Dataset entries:
#####

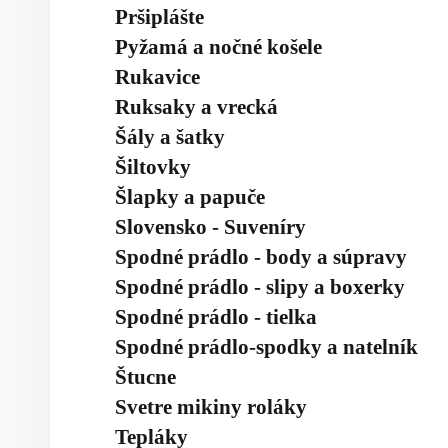
Pršiplášte
Pyžamá a nočné košele
Rukavice
Ruksaky a vrecká
Šály a šatky
Šiltovky
Šlapky a papuče
Slovensko - Suveníry
Spodné prádlo - body a súpravy
Spodné prádlo - slipy a boxerky
Spodné prádlo - tielka
Spodné prádlo-spodky a natelník
Štucne
Svetre mikiny roláky
Tepláky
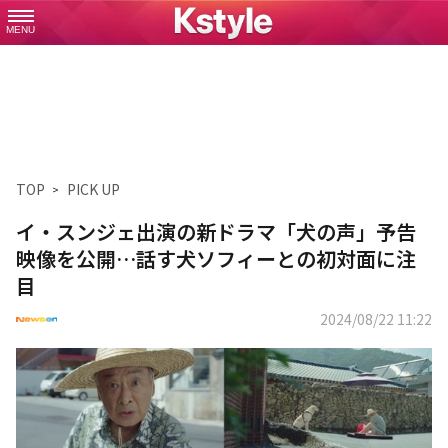
MENU
TOP
PICK UP
イ・スンジェ出演の新ドラマ「犬の声」予告
映像を公開…話す犬ソフィーとの初対面に注
目
2024/08/22 11:22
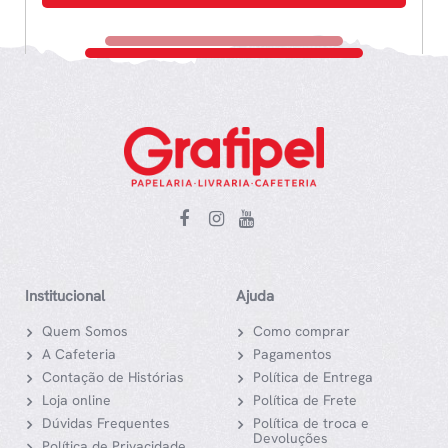
Institucional
Ajuda
Quem Somos
Como comprar
A Cafeteria
Pagamentos
Contação de Histórias
Política de Entrega
Loja online
Política de Frete
Dúvidas Frequentes
Política de troca e
Devoluções
Política de Privacidade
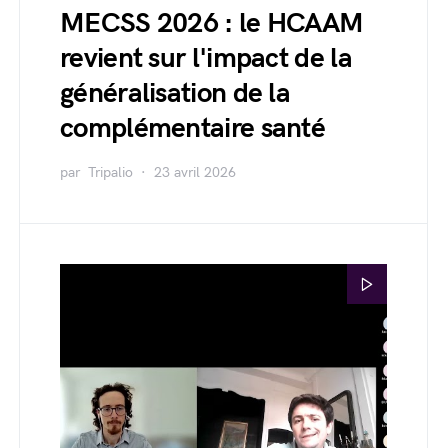
MECSS 2026 : le HCAAM
revient sur l'impact de la
généralisation de la
complémentaire santé
par
Tripalio
23 avril 2026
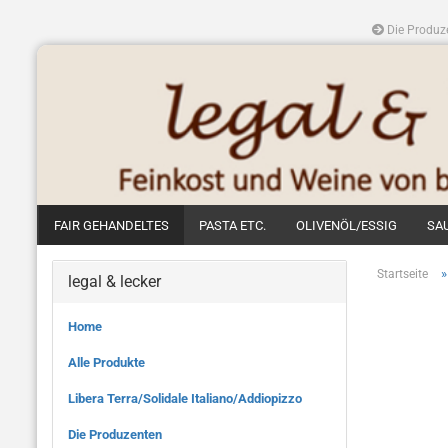
Die Produz
FAIR GEHANDELTES
PASTA ETC.
OLIVENÖL/ESSIG
SA
Startseite
legal & lecker
Home
Alle Produkte
Libera Terra/Solidale Italiano/Addiopizzo
Die Produzenten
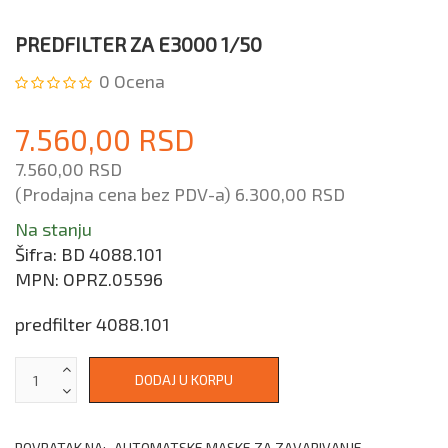
PREDFILTER ZA E3000 1/50
0
Ocena
7.560,00 RSD
7.560,00 RSD
(Prodajna cena bez PDV-a)
6.300,00 RSD
Na stanju
Šifra:
BD 4088.101
MPN:
OPRZ.05596
predfilter 4088.101
POVRATAK NA:
AUTOMATSKE MASKE ZA ZAVARIVANJE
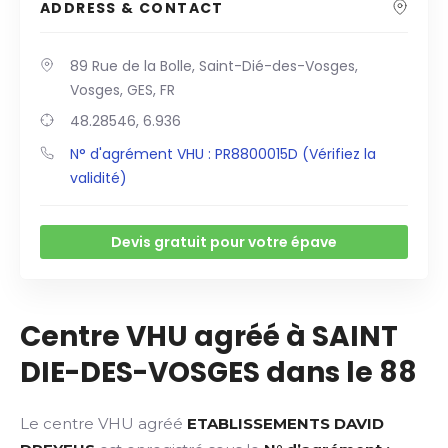
ADDRESS & CONTACT
89 Rue de la Bolle, Saint-Dié-des-Vosges,
Vosges, GES, FR
48.28546, 6.936
N° d'agrément VHU : PR8800015D (Vérifiez la
validité)
Devis gratuit pour votre épave
Centre VHU agréé à SAINT
DIE-DES-VOSGES dans le 88
Le centre VHU agréé
ETABLISSEMENTS DAVID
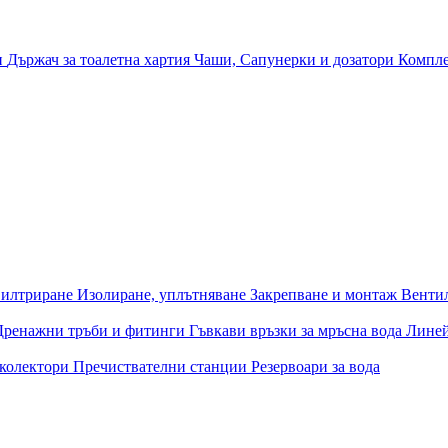
и
Държач за тоалетна хартия
Чаши, Сапунерки и дозатори
Компле
илтриране
Изолиране, уплътняване
Закрепване и монтаж
Венти
Дренажни тръби и фитинги
Гъвкави връзки за мръсна вода
Лине
 колектори
Пречиствателни станции
Резервоари за вода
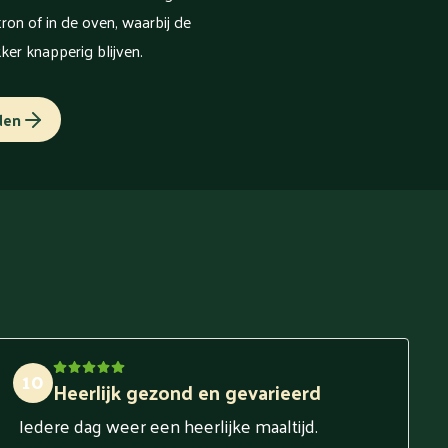
on of in de oven, waarbij de
kker knapperig blijven.
den
10
Heerlijk gezond en gevarieerd
Iedere dag weer een heerlijke maaltijd.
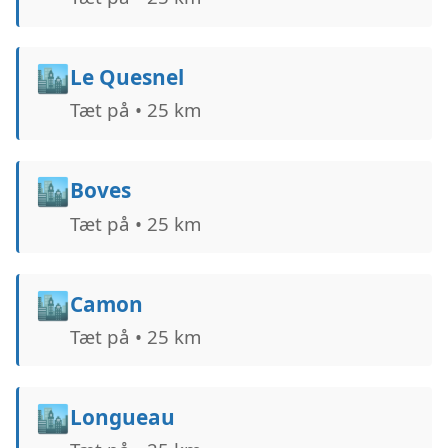
🏙️
Le Quesnel
Tæt på • 25 km
🏙️
Boves
Tæt på • 25 km
🏙️
Camon
Tæt på • 25 km
🏙️
Longueau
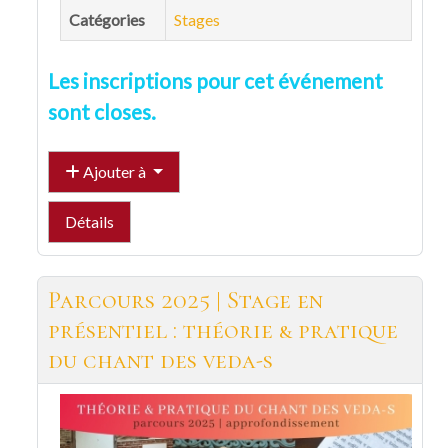
Catégories
Stages
Les inscriptions pour cet événement
sont closes.
Ajouter à
Détails
Parcours 2025 | Stage en
présentiel : théorie & pratique
du chant des veda-s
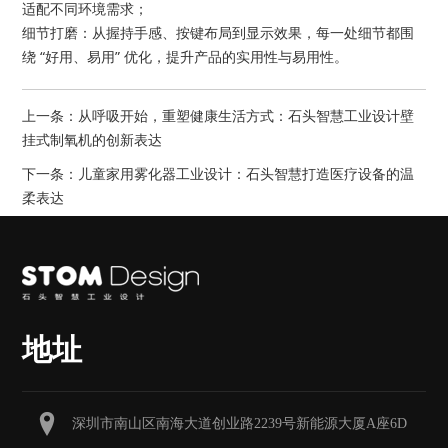
适配不同环境需求；
细节打磨：从握持手感、按键布局到显示效果，每一处细节都围
绕 “好用、易用” 优化，提升产品的实用性与易用性。
上一条：
从呼吸开始，重塑健康生活方式：石头智慧工业设计壁
挂式制氧机的创新表达
下一条：
儿童家用雾化器工业设计：石头智慧打造医疗设备的温
柔表达
地址
深圳市南山区南海大道创业路2239号新能源大厦A座6D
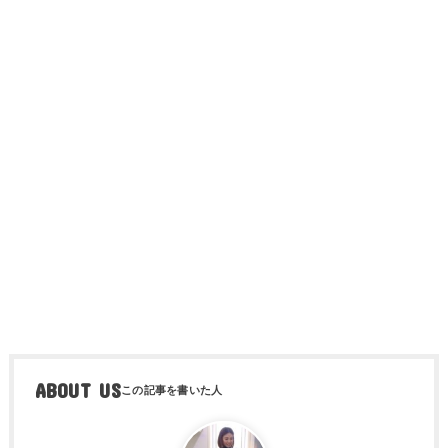
ABOUT US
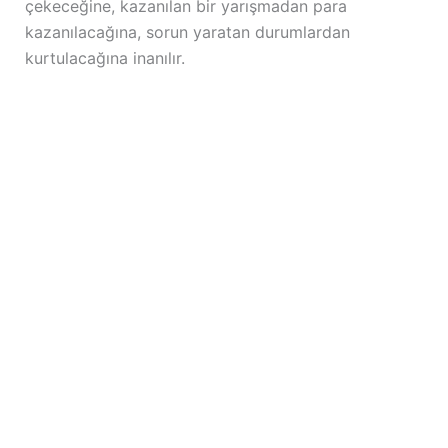
çekeceğine, kazanılan bir yarışmadan para
kazanılacağına, sorun yaratan durumlardan
kurtulacağına inanılır.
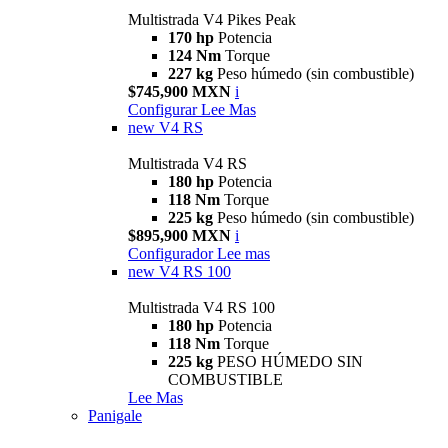
Multistrada V4 Pikes Peak
170 hp
Potencia
124 Nm
Torque
227 kg
Peso húmedo (sin combustible)
$745,900 MXN
i
Configurar
Lee Mas
new
V4 RS
Multistrada V4 RS
180 hp
Potencia
118 Nm
Torque
225 kg
Peso húmedo (sin combustible)
$895,900 MXN
i
Configurador
Lee mas
new
V4 RS 100
Multistrada V4 RS 100
180 hp
Potencia
118 Nm
Torque
225 kg
PESO HÚMEDO SIN
COMBUSTIBLE
Lee Mas
Panigale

#####

• [Task brief]:
Across the entries above, work out how many lines hold "Política". The answer is that number alone.

• [Response to the task]:
4